**What to do:**
Reproduce every line of the listing below verbatim, omitting the pictures from your output.
....
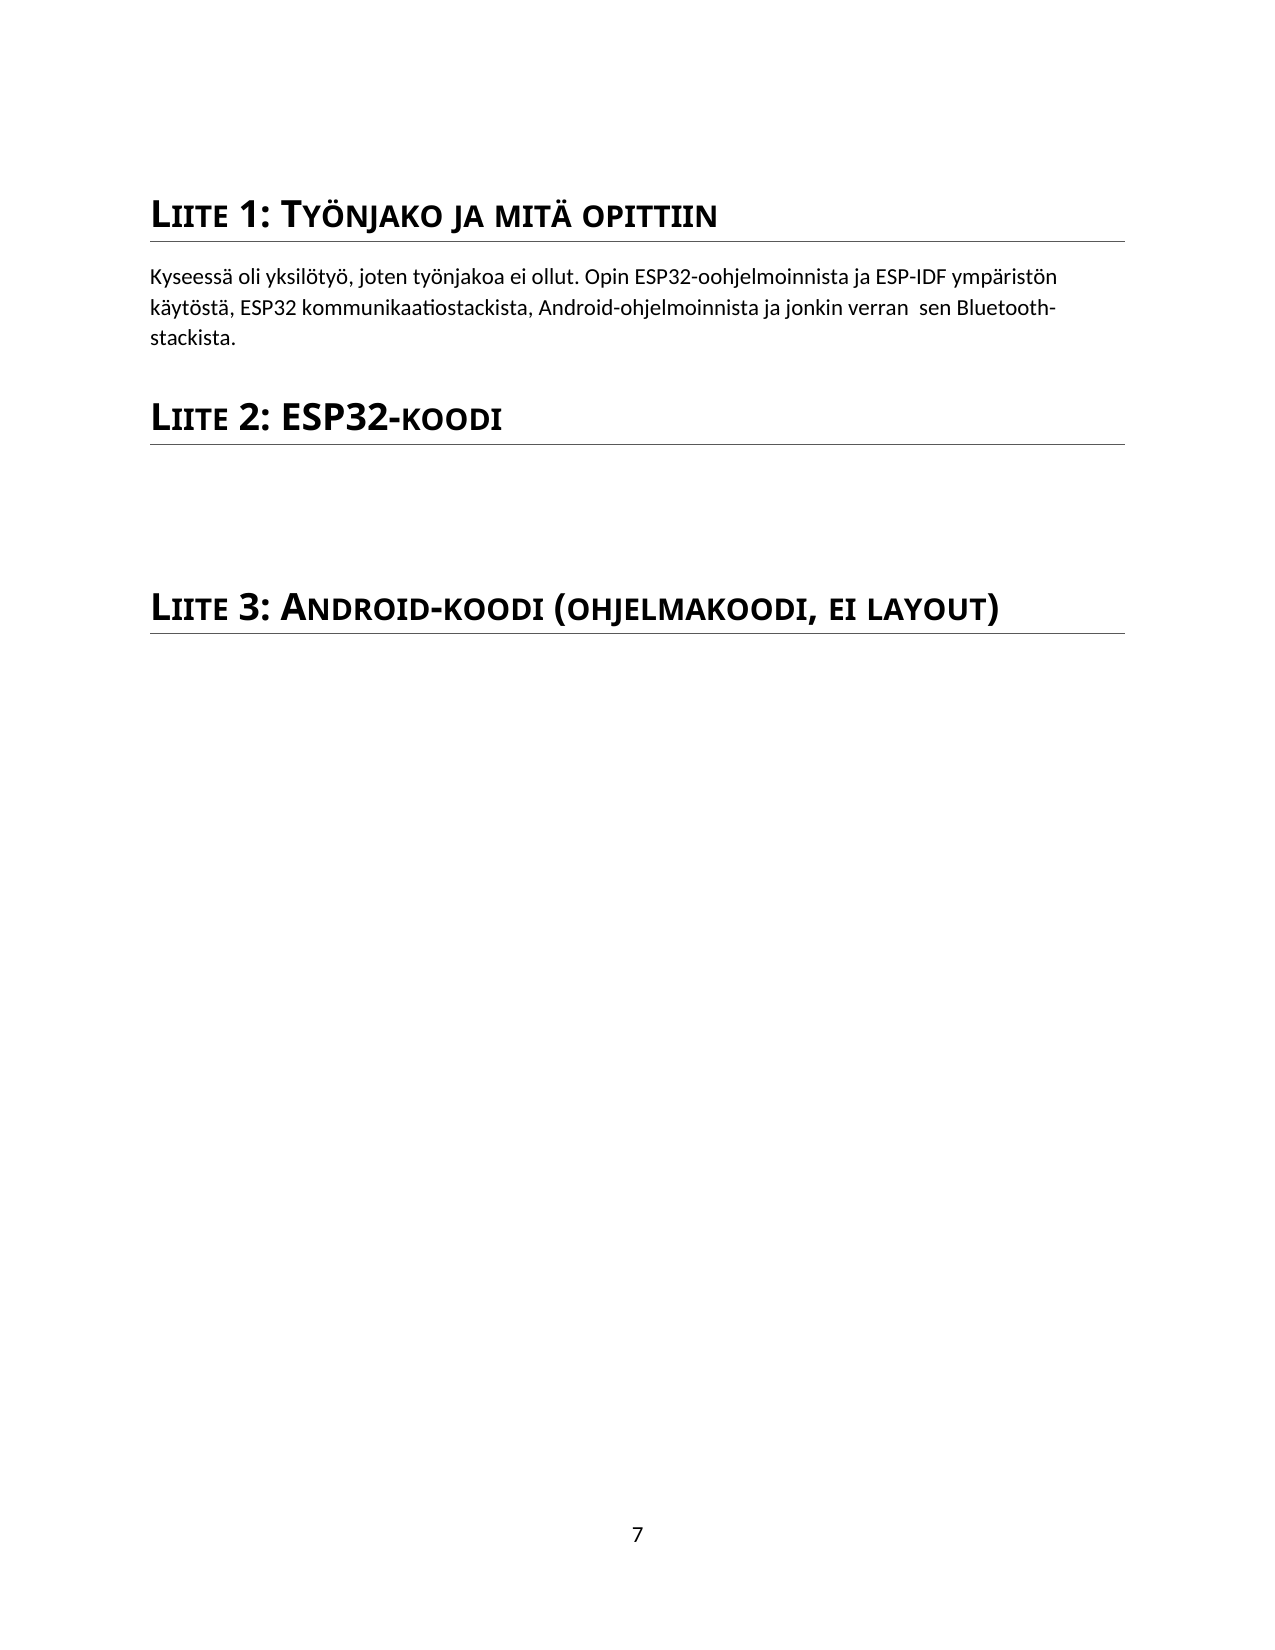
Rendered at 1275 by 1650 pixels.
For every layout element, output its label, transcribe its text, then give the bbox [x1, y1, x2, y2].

subtitle Liite 1: Työnjako ja mitä opittiin [150, 187, 1125, 241]
subtitle Liite 2: ESP32-koodi [150, 391, 1125, 444]
subtitle Liite 3: Android-koodi (ohjelmakoodi, ei layout) [150, 580, 1125, 633]
text Kyseessä oli yksilötyö, joten työnjakoa ei ollut. Opin ESP32-oohjelmoinnista ja ESP-IDF ympäristön käytöstä, ESP32 kommunikaatiostackista, Android-ohjelmoinnista ja jonkin verran sen Bluetooth-stackista. [150, 262, 1125, 351]
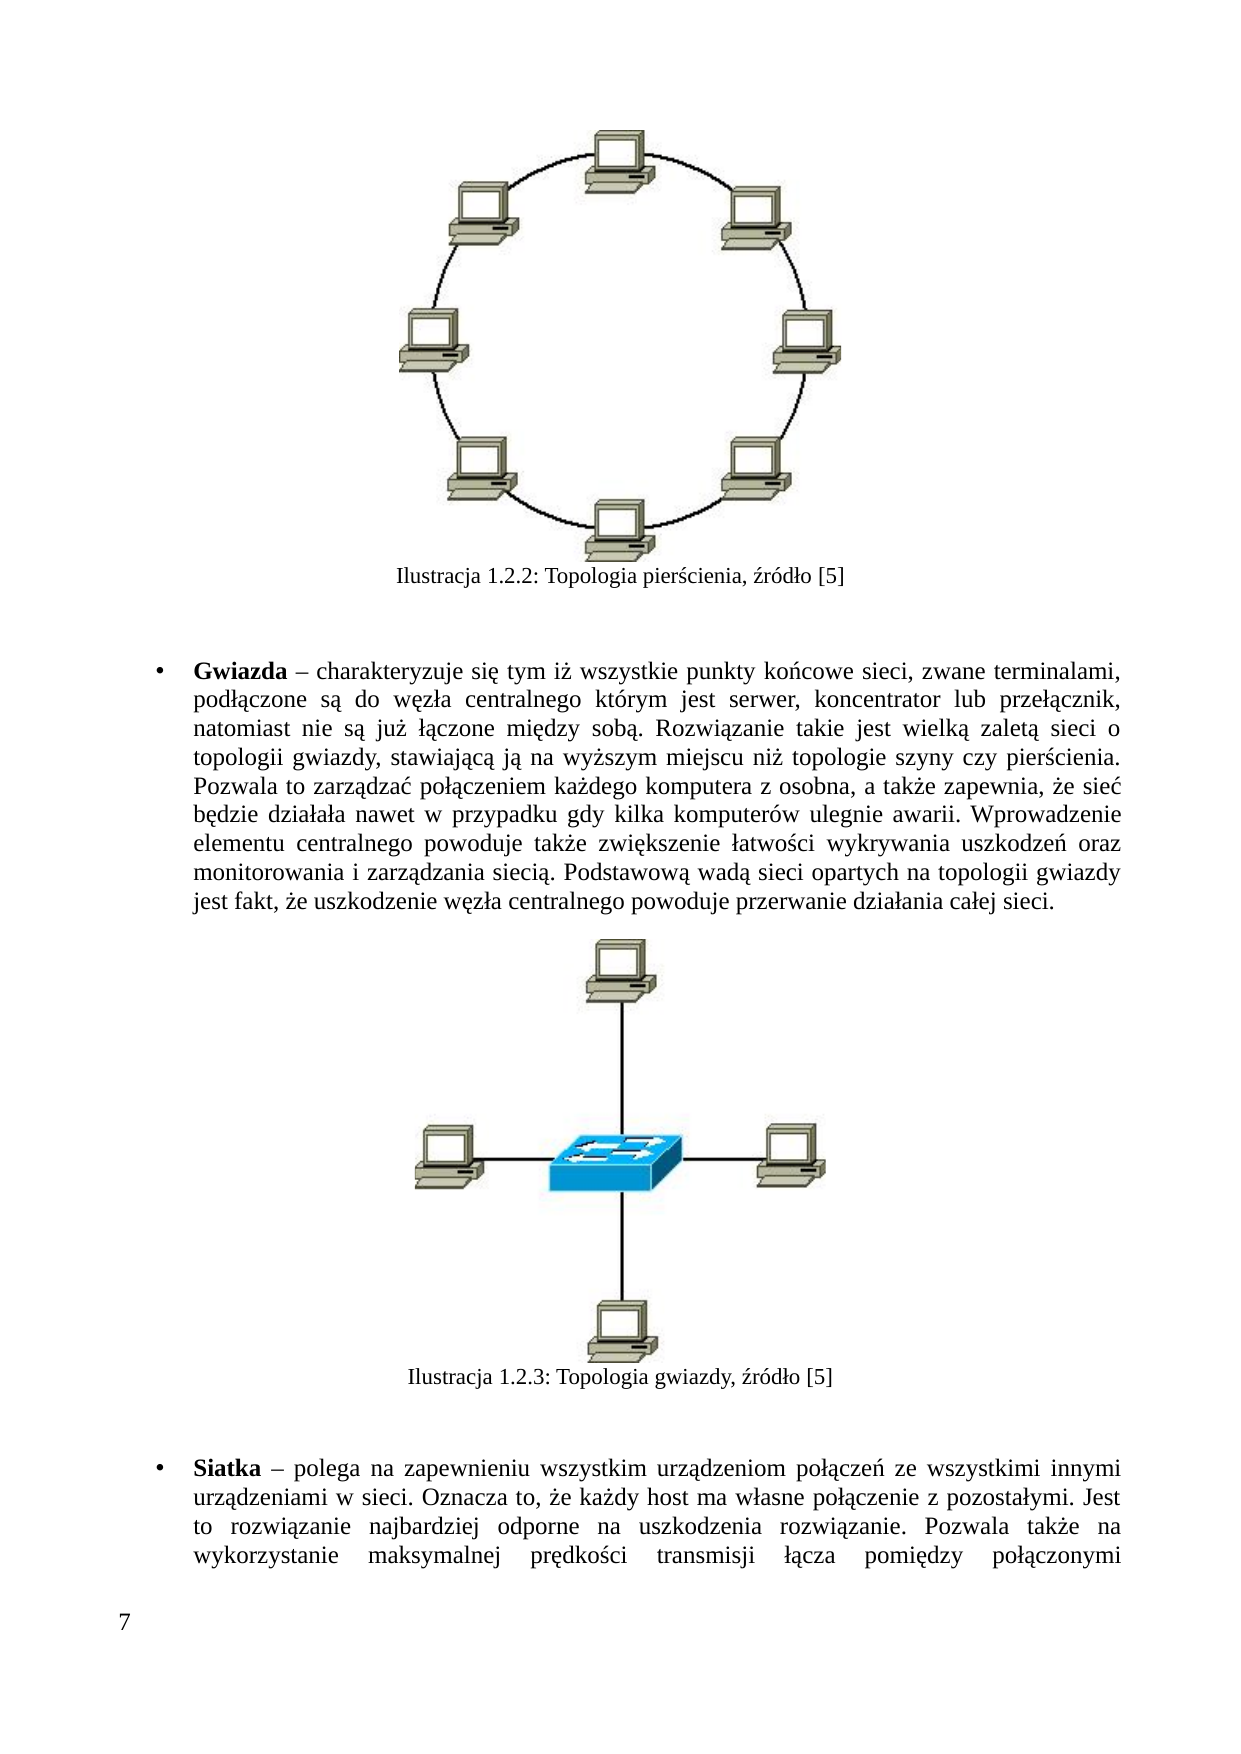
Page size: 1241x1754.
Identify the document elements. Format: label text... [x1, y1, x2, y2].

picture [399, 130, 842, 562]
list Siatka – polega na zapewnieniu wszystkim urządzeniom połączeń ze wszystkimi innymi urządzeniami w sieci. Oznacza to, że każdy host ma własne połączenie z pozostałymi. Jest to rozwiązanie najbardziej odporne na uszkodzenia rozwiązanie. Pozwala także na wykorzystanie maksymalnej prędkości transmisji łącza pomiędzy połączonymi [156, 1453, 1122, 1568]
text Ilustracja 1.2.3: Topologia gwiazdy, źródło [5] [387, 939, 853, 1389]
picture [414, 939, 826, 1363]
list Ilustracja 1.2.2: Topologia pierścienia, źródło [5] [374, 131, 866, 588]
list Gwiazda – charakteryzuje się tym iż wszystkie punkty końcowe sieci, zwane terminalami, podłączone są do węzła centralnego którym jest serwer, koncentrator lub przełącznik, natomiast nie są już łączone między sobą. Rozwiązanie takie jest wielką zaletą sieci o topologii gwiazdy, stawiającą ją na wyższym miejscu niż topologie szyny czy pierścienia. Pozwala to zarządzać połączeniem każdego komputera z osobna, a także zapewnia, że sieć będzie działała nawet w przypadku gdy kilka komputerów ulegnie awarii. Wprowadzenie elementu centralnego powoduje także zwiększenie łatwości wykrywania uszkodzeń oraz monitorowania i zarządzania siecią. Podstawową wadą sieci opartych na topologii gwiazdy jest fakt, że uszkodzenie węzła centralnego powoduje przerwanie działania całej sieci. [156, 656, 1122, 914]
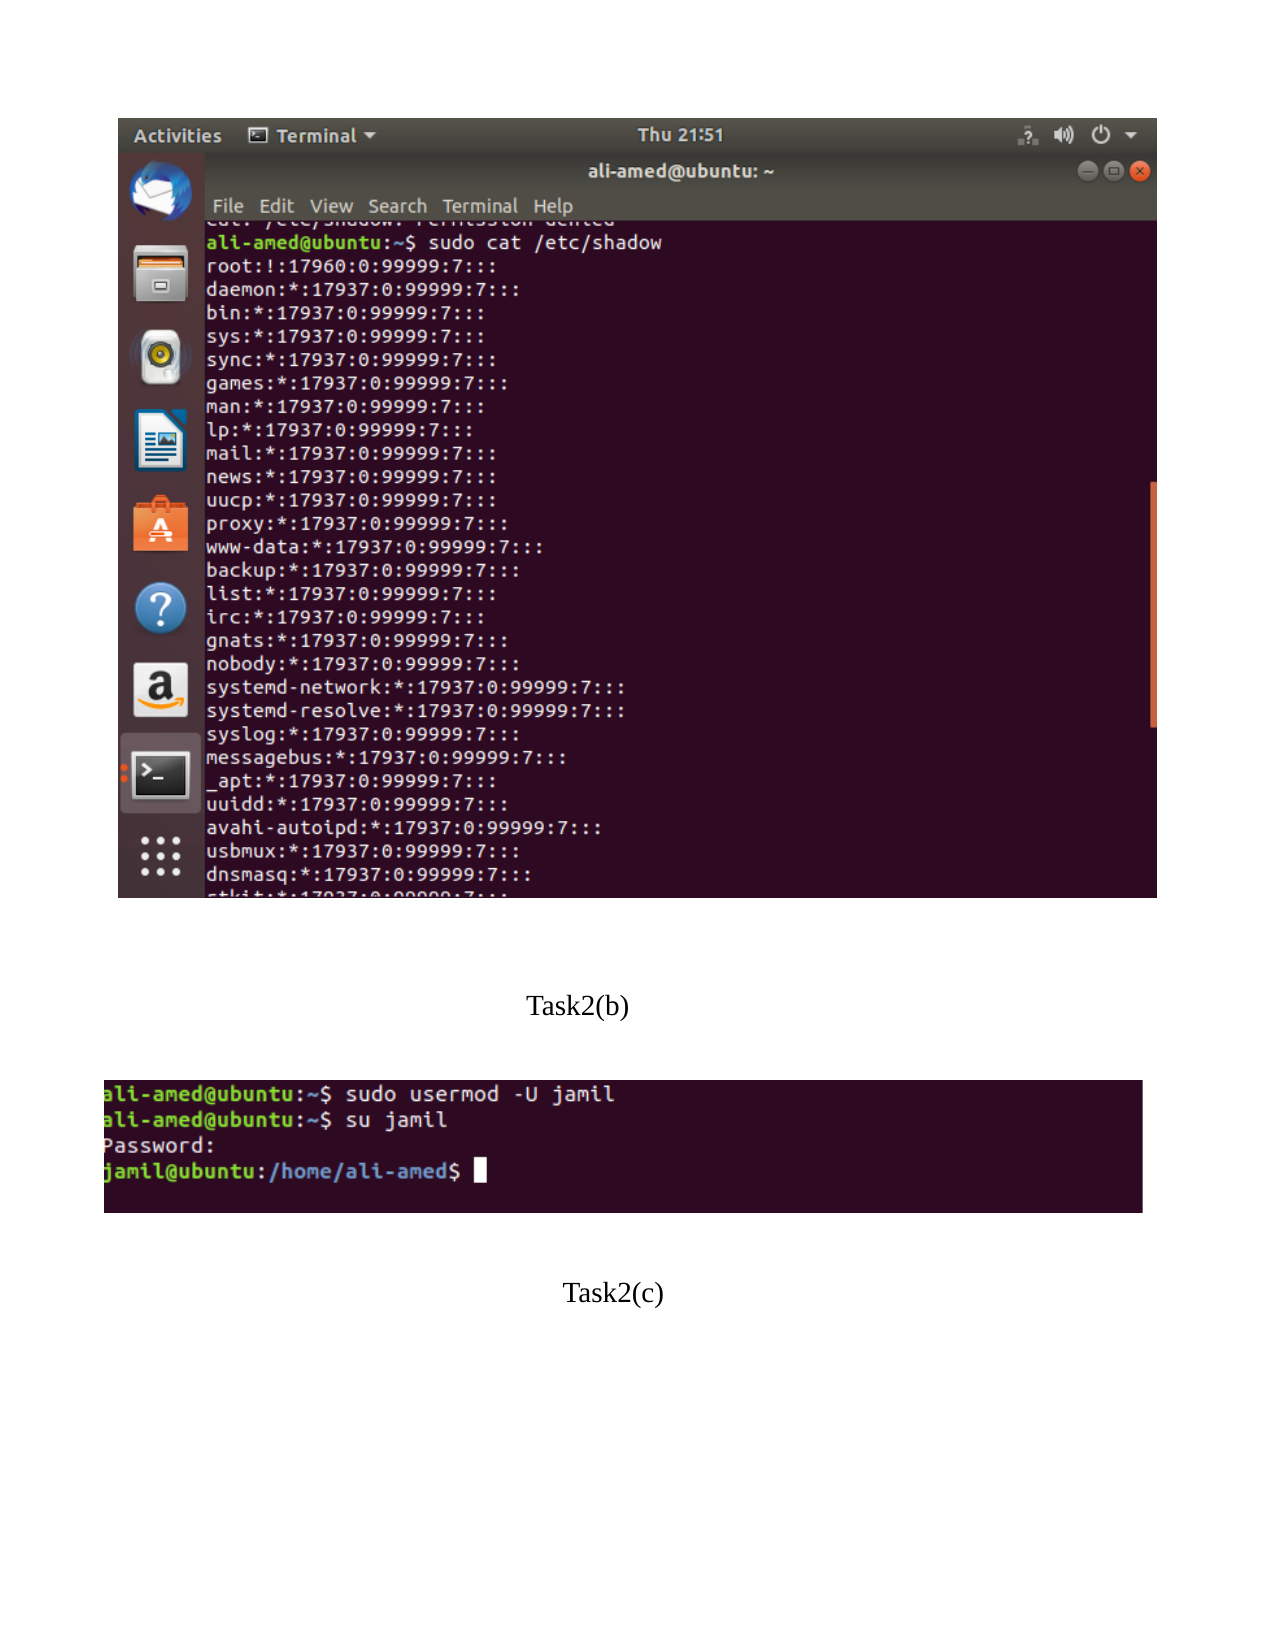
....
**The reply:**
Rendered at 1275 by 1650 pixels.
For every layout element, output its label, transcribe its text, then give the bbox [x1, y1, x2, y2].

subtitle Liite 1: Työnjako ja mitä opittiin [150, 187, 1125, 241]
subtitle Liite 2: ESP32-koodi [150, 391, 1125, 444]
subtitle Liite 3: Android-koodi (ohjelmakoodi, ei layout) [150, 580, 1125, 633]
text Kyseessä oli yksilötyö, joten työnjakoa ei ollut. Opin ESP32-oohjelmoinnista ja ESP-IDF ympäristön käytöstä, ESP32 kommunikaatiostackista, Android-ohjelmoinnista ja jonkin verran sen Bluetooth-stackista. [150, 262, 1125, 351]
Page size: 1241x1754.
Identify the document elements. Format: label text... [x1, y1, x2, y2].

picture [399, 130, 842, 562]
list Siatka – polega na zapewnieniu wszystkim urządzeniom połączeń ze wszystkimi innymi urządzeniami w sieci. Oznacza to, że każdy host ma własne połączenie z pozostałymi. Jest to rozwiązanie najbardziej odporne na uszkodzenia rozwiązanie. Pozwala także na wykorzystanie maksymalnej prędkości transmisji łącza pomiędzy połączonymi [156, 1453, 1122, 1568]
text Ilustracja 1.2.3: Topologia gwiazdy, źródło [5] [387, 939, 853, 1389]
picture [414, 939, 826, 1363]
list Ilustracja 1.2.2: Topologia pierścienia, źródło [5] [374, 131, 866, 588]
list Gwiazda – charakteryzuje się tym iż wszystkie punkty końcowe sieci, zwane terminalami, podłączone są do węzła centralnego którym jest serwer, koncentrator lub przełącznik, natomiast nie są już łączone między sobą. Rozwiązanie takie jest wielką zaletą sieci o topologii gwiazdy, stawiającą ją na wyższym miejscu niż topologie szyny czy pierścienia. Pozwala to zarządzać połączeniem każdego komputera z osobna, a także zapewnia, że sieć będzie działała nawet w przypadku gdy kilka komputerów ulegnie awarii. Wprowadzenie elementu centralnego powoduje także zwiększenie łatwości wykrywania uszkodzeń oraz monitorowania i zarządzania siecią. Podstawową wadą sieci opartych na topologii gwiazdy jest fakt, że uszkodzenie węzła centralnego powoduje przerwanie działania całej sieci. [156, 656, 1122, 914]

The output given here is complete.